The task: Show me every line in the listing that has the word "seminiferous".

Dataset records:

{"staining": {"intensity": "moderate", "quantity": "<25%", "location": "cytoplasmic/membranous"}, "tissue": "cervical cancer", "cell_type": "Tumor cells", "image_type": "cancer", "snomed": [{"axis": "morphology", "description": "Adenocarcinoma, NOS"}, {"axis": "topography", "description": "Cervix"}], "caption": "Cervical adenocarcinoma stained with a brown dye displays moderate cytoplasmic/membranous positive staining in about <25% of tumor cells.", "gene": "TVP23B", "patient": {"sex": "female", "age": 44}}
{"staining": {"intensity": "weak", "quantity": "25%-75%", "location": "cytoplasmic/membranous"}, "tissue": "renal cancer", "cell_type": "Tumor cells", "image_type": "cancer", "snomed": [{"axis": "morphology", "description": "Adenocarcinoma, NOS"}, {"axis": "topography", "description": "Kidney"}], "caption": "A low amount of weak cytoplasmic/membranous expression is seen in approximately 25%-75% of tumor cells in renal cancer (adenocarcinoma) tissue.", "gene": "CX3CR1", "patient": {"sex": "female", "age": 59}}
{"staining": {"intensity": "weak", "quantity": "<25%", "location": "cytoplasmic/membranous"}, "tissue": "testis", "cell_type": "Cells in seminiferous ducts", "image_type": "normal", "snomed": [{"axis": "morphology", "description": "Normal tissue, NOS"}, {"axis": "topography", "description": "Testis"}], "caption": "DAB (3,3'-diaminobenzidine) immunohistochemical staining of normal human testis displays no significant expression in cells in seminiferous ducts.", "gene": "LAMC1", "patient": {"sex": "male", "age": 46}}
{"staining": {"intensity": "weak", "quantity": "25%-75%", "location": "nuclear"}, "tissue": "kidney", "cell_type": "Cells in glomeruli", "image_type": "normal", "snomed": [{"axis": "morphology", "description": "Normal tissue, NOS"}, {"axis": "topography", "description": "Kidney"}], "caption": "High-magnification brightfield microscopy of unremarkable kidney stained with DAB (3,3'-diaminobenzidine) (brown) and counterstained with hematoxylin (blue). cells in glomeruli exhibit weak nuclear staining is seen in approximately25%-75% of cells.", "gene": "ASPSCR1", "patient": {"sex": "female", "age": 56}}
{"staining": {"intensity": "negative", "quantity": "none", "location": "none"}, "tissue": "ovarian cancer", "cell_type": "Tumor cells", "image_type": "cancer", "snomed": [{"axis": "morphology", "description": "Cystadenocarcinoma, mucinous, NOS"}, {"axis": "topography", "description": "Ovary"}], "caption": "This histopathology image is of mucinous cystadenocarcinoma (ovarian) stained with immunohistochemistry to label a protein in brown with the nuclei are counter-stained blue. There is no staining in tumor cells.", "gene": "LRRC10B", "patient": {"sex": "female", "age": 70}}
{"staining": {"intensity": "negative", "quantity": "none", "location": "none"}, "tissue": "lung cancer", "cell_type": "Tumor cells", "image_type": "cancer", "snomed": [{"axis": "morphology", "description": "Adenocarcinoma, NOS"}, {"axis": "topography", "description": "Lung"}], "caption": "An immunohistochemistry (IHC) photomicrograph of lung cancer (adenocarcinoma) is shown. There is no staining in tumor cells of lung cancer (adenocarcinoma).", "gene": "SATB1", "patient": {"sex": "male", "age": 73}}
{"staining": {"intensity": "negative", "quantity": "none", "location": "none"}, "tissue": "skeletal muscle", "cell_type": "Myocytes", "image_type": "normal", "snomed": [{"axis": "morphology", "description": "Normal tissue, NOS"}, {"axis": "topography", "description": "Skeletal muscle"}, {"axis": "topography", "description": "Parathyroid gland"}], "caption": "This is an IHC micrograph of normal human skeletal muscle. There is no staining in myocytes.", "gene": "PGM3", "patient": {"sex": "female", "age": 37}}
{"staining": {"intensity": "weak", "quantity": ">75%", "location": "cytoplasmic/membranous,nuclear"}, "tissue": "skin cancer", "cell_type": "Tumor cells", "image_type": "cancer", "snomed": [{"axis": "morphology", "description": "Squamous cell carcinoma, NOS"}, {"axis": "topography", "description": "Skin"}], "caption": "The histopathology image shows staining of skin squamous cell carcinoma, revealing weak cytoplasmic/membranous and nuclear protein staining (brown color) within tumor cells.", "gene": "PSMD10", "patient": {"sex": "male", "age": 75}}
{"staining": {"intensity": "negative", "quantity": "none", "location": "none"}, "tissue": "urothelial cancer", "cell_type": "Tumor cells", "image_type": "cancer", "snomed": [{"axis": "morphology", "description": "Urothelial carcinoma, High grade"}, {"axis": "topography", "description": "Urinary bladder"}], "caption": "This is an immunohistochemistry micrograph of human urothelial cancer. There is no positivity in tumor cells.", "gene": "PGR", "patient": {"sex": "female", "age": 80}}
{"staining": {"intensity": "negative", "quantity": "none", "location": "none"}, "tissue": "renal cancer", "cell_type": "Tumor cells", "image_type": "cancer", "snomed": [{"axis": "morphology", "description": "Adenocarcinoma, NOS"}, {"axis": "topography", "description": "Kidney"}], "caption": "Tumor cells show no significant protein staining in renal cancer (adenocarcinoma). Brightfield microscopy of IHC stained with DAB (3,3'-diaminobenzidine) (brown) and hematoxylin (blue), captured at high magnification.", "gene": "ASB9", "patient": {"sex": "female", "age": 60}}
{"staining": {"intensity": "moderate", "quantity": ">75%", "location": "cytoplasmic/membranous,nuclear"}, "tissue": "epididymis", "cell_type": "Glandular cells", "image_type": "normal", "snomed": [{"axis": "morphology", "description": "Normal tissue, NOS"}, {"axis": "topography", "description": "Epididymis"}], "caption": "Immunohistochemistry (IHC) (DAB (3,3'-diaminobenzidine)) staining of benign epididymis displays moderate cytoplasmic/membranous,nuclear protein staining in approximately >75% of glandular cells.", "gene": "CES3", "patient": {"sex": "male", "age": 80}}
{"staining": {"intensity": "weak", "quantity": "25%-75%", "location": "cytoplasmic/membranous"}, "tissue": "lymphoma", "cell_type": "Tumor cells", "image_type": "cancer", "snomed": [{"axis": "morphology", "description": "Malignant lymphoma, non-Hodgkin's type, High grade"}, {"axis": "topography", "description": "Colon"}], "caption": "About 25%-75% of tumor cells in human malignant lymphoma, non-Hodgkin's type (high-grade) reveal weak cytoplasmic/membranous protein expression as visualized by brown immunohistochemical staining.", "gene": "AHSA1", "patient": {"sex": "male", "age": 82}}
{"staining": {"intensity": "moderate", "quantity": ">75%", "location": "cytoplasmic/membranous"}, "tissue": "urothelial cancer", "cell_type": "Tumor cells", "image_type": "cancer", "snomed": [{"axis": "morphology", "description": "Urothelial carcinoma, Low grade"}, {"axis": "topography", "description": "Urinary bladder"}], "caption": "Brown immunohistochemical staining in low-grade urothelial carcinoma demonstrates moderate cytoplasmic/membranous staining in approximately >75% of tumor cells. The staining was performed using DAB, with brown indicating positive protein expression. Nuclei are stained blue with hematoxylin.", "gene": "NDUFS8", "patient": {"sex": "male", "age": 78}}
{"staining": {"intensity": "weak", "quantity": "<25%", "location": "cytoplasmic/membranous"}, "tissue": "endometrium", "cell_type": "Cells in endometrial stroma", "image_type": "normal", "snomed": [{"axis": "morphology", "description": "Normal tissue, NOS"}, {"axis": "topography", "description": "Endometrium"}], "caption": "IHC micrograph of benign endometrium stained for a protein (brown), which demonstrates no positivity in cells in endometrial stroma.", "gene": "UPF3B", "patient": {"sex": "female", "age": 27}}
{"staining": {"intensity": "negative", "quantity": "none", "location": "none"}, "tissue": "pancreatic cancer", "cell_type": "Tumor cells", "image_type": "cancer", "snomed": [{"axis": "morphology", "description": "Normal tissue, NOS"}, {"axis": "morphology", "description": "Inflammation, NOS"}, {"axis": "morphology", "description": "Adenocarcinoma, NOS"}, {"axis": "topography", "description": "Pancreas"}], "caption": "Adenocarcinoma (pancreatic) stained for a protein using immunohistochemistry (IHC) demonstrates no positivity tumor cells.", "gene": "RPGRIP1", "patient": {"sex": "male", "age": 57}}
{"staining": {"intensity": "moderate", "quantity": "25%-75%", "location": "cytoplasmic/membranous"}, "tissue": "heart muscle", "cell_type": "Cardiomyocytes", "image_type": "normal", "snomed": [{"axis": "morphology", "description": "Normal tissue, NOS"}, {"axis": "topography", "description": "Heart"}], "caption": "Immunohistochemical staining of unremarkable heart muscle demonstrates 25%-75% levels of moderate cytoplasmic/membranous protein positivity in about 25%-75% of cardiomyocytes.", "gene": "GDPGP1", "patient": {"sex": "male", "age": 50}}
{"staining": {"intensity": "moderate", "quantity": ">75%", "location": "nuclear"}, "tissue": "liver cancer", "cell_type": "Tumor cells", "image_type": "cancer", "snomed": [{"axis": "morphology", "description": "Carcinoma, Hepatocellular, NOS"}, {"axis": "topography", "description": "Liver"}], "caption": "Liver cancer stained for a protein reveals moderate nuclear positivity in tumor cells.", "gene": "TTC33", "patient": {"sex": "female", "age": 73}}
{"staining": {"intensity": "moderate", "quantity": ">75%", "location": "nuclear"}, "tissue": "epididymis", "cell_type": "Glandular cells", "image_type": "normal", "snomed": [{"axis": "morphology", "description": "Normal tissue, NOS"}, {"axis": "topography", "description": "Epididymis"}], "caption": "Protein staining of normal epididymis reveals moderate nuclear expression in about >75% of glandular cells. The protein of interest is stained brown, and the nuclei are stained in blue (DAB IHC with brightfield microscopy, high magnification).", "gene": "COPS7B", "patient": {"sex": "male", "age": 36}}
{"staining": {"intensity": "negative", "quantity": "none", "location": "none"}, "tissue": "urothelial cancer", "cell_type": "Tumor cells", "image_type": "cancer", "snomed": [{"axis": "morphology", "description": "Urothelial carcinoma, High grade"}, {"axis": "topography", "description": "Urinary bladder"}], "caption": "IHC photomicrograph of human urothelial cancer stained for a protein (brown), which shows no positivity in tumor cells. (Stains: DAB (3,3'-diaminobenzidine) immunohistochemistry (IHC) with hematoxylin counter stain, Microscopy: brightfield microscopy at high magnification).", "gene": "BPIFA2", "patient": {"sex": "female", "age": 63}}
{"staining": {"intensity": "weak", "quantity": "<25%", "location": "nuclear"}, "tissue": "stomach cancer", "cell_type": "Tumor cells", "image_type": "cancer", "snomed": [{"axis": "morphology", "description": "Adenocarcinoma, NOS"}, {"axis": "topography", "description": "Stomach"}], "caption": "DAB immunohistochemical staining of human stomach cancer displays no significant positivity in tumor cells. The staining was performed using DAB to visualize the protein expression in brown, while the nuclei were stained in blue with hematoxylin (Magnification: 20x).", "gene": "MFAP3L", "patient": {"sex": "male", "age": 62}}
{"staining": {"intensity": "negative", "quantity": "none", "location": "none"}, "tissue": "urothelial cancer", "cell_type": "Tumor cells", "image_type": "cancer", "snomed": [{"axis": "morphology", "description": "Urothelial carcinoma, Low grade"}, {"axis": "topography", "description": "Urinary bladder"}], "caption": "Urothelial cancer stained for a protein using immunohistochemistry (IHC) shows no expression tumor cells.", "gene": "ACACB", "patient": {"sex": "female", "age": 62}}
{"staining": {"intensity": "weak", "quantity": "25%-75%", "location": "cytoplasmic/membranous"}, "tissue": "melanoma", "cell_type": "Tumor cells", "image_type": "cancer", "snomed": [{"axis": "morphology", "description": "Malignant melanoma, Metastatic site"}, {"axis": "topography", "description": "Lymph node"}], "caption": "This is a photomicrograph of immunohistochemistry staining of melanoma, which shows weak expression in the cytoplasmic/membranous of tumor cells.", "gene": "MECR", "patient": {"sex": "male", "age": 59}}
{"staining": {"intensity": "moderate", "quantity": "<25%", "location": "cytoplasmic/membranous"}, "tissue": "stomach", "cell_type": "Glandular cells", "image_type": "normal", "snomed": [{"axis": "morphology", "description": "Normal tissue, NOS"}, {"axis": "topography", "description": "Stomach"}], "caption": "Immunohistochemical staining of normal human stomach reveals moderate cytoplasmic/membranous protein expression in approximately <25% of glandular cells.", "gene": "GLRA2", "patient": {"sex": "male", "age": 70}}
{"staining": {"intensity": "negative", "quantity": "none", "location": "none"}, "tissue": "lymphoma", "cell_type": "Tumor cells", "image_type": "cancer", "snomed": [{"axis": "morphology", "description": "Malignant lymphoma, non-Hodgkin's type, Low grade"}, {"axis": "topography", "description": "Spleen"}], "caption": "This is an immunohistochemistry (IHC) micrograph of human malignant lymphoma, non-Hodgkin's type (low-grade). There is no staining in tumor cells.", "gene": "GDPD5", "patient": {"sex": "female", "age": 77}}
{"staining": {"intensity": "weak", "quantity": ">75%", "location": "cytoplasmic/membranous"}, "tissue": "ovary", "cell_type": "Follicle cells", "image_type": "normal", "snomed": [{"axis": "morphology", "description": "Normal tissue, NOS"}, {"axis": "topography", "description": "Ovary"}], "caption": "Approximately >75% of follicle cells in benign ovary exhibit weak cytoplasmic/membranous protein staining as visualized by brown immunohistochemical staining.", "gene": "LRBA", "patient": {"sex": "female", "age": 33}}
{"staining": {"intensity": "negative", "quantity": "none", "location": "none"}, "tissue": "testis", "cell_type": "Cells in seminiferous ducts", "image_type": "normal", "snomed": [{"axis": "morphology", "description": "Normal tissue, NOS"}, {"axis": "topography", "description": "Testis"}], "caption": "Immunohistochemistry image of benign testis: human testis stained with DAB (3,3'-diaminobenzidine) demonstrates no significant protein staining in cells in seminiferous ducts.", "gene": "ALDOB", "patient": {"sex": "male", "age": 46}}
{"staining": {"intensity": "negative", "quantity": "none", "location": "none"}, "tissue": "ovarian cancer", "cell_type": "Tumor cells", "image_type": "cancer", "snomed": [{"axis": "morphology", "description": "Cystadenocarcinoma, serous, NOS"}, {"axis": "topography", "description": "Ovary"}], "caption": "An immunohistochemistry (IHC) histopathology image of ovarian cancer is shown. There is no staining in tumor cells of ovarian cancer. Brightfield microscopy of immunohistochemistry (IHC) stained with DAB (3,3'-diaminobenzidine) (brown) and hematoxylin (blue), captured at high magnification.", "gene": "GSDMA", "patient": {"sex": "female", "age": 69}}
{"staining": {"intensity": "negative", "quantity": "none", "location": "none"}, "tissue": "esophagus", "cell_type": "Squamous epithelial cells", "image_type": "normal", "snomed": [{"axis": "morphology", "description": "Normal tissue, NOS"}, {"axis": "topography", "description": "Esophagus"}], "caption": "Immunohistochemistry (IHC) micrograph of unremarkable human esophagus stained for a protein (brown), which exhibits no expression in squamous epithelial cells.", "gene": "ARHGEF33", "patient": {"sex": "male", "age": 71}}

Task output:
{"staining": {"intensity": "weak", "quantity": "<25%", "location": "cytoplasmic/membranous"}, "tissue": "testis", "cell_type": "Cells in seminiferous ducts", "image_type": "normal", "snomed": [{"axis": "morphology", "description": "Normal tissue, NOS"}, {"axis": "topography", "description": "Testis"}], "caption": "DAB (3,3'-diaminobenzidine) immunohistochemical staining of normal human testis displays no significant expression in cells in seminiferous ducts.", "gene": "LAMC1", "patient": {"sex": "male", "age": 46}}
{"staining": {"intensity": "negative", "quantity": "none", "location": "none"}, "tissue": "testis", "cell_type": "Cells in seminiferous ducts", "image_type": "normal", "snomed": [{"axis": "morphology", "description": "Normal tissue, NOS"}, {"axis": "topography", "description": "Testis"}], "caption": "Immunohistochemistry image of benign testis: human testis stained with DAB (3,3'-diaminobenzidine) demonstrates no significant protein staining in cells in seminiferous ducts.", "gene": "ALDOB", "patient": {"sex": "male", "age": 46}}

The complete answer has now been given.